Por si acaso a nuestra suerte le da por acabarse, hoy diré que no, que no soy feliz ni he pretendido serlo, porque prefiero que la vida me haga saltar de alegría y emoción al ritmo de los latidos de una batería, desgastada de tanto gritar lo que los silencios no se atreven a cantar, por si a alguien se le ocurre cortarle la lengua, por miedo, por haber aceptado una represión comprimida en cápsulas que, de acuerdo con la receta médica, va bien tomarse antes de cada comida. Y dar vueltas hasta acabar embriagada de tantos pestañeos al son de ritmos frenéticos que me devuelvan a la depresión del alma cuando la hipocresía de las noticias se cuele entre mis orejas. Las verdades no se pueden matar. Ni pistolas, ni fosas, ni banderas, ni los vencedores que escriben la historia entre páginas deshechas han conseguido eclipsar las ganas de suicidar esta sociedad amarga para hacer de la humanidad nuestra única patria.
Empiezo a creer que no estamos tan ciegos como nos hacen
ver, y que, no es que caigamos en el bucle del abismo al repetir los errores de
siglos anteriores, sino que directamente lo buscamos, lo ansiamos. Que visto el
circo de la farsa en la que nos ha tocado sobrevivir, nos alimentamos de rabia,
porque muriendo así, de algo hay que vivir.

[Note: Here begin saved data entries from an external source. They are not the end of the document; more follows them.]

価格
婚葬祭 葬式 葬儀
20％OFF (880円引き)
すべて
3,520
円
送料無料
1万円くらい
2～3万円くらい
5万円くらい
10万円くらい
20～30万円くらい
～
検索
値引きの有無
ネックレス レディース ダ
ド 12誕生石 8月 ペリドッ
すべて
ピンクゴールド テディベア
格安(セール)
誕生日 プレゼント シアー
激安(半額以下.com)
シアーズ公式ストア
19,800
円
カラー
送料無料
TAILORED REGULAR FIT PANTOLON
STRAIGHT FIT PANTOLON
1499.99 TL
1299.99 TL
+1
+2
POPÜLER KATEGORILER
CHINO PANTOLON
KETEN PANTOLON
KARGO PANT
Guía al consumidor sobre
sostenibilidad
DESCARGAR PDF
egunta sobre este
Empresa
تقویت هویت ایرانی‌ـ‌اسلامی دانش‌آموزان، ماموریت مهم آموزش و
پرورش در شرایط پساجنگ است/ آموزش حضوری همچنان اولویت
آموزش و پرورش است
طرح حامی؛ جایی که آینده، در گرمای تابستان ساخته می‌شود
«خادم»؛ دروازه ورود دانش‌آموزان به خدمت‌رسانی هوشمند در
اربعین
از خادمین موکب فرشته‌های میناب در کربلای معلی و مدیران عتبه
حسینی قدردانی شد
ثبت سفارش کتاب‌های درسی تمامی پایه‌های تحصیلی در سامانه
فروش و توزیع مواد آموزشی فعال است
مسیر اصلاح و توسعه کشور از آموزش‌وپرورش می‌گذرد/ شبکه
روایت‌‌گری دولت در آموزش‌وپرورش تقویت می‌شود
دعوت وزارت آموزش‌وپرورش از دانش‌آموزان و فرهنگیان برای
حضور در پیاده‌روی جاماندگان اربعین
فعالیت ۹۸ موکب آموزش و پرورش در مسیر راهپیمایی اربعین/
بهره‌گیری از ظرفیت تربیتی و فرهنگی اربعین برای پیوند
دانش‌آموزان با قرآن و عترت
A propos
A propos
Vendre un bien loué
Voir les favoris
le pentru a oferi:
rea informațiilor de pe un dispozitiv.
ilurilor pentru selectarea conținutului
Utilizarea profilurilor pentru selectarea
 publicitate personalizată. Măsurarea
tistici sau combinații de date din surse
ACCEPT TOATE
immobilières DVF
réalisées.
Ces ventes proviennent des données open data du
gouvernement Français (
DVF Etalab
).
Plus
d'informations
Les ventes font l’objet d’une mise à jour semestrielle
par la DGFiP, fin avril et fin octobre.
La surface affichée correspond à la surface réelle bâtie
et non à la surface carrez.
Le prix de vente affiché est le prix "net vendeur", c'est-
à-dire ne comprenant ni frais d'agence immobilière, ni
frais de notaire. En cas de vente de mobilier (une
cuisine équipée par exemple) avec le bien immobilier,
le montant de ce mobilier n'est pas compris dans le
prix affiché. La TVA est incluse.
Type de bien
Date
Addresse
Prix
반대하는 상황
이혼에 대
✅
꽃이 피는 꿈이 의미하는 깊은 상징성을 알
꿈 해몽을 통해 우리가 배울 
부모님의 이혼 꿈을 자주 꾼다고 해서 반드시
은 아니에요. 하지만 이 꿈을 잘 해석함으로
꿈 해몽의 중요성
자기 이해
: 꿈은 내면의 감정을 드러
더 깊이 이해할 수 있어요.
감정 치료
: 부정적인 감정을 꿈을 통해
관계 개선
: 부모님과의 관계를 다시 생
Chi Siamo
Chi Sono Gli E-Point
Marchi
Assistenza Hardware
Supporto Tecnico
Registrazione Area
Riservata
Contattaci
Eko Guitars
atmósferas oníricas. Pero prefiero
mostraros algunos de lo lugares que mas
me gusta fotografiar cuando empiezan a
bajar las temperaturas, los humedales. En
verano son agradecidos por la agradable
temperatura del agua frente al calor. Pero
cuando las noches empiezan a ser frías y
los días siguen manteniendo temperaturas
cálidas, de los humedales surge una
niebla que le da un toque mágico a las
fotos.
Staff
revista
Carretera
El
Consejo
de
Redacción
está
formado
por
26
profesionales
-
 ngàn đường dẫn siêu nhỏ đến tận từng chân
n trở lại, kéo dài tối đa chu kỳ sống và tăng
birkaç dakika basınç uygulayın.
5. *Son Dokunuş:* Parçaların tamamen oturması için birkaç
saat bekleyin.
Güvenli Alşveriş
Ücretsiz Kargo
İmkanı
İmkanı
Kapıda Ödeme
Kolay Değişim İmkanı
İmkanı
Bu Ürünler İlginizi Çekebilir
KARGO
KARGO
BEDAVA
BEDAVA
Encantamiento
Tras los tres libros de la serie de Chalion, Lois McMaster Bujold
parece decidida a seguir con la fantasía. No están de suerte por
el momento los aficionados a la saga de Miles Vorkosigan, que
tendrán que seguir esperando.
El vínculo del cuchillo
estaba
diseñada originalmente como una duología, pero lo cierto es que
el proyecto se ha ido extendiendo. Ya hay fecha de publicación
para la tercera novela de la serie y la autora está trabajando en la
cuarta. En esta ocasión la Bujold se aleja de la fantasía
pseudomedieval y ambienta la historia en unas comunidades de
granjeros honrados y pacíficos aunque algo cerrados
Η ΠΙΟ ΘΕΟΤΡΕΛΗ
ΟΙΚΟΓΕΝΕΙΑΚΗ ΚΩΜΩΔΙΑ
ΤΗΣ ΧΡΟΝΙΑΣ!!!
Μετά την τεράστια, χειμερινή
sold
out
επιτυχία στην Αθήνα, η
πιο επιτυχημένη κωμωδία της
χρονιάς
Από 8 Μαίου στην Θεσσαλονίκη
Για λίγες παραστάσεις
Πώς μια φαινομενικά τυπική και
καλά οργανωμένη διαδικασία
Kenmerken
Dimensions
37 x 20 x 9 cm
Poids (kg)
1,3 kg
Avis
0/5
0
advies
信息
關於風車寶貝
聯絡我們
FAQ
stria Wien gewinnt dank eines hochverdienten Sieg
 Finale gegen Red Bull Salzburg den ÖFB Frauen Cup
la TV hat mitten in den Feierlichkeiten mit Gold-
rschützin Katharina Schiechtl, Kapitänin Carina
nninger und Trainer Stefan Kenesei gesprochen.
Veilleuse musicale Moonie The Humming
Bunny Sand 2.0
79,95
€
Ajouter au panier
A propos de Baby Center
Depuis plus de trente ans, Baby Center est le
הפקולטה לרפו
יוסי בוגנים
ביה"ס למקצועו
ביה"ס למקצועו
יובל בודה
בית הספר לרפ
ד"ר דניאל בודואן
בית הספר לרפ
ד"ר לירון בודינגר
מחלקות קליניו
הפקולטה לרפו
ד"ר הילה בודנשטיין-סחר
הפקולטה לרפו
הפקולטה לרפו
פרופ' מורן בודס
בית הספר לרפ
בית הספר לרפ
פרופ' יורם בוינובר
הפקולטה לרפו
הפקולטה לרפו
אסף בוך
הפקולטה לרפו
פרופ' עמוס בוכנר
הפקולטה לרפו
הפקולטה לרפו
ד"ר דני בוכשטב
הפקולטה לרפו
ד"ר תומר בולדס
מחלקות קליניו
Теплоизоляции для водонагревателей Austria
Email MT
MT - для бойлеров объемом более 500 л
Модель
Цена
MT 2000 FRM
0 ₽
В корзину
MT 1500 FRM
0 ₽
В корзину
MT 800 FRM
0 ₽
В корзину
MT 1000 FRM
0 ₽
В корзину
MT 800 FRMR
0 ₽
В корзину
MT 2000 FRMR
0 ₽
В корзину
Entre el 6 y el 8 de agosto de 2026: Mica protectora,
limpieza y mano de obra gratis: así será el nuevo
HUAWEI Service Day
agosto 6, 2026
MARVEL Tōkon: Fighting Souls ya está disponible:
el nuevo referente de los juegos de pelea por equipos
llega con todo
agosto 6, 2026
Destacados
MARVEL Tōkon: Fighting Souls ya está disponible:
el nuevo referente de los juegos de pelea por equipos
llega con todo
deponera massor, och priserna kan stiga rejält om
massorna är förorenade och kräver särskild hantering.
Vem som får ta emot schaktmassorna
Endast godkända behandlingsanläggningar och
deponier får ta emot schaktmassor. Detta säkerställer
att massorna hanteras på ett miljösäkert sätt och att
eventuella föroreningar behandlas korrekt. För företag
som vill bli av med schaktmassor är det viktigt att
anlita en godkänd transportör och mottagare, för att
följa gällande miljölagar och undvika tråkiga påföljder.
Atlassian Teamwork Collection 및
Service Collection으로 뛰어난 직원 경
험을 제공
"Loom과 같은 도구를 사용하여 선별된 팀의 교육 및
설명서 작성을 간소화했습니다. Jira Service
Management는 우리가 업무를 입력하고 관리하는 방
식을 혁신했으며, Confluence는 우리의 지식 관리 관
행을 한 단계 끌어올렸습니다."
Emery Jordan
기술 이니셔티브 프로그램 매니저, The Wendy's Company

Pero esta conga no se detendrá, no hay remedio cuando la enfermedad se genera en laboratorios de ovejas amaestradas que sólo esperan encontrar un pastor al que seguir, fielmente, sin preguntar, sin mirar más allá, sin luchar por la sangre que todavía corre por nuestras venas. Para llegar hasta el paraíso prometido, el campo de concentración al que muchos prefieren llamar refugio, del que nos hablan desde mucho antes de nacer. Otros eligen llamarle hogar, sin saber que el mundo está ahí fuera, sin dejar de girar, mientras sólo con capaces de admirar cuatro paredes que les envuelven, que antes fueron aire, y pronto se derribarán dejando paso a las cenizas de un polvo que luego se volverá a levantar formando nuevas paredes. Que si el juego del esclavo se acaba ¿qué nos queda? Mejor mantenerse precavido a atreverse, en un acto de rebeldía, a abrir unos ojos que nos fueron dados para mirar. Mas, ¡oh dios mío! ¡Líbranos del pecado de mirar!
Pues no estamos aquí para sentarnos a mirar, sino para levantar puños con nuestras miradas, quemar las leyes que nos imponen en contra de la naturaleza que ruge en todos y cada uno de nuestros estómagos, y para romper con ellas los barrotes que nos oprimen, porque como un amigo escribió en algún papel: hay peores cárceles que las palabras, pero aun así, yo añado que, éstas pueden hacernos explotar el pecho en mil destellos de fuegos artificiales, transformando en su combustión las lágrimas de la represión.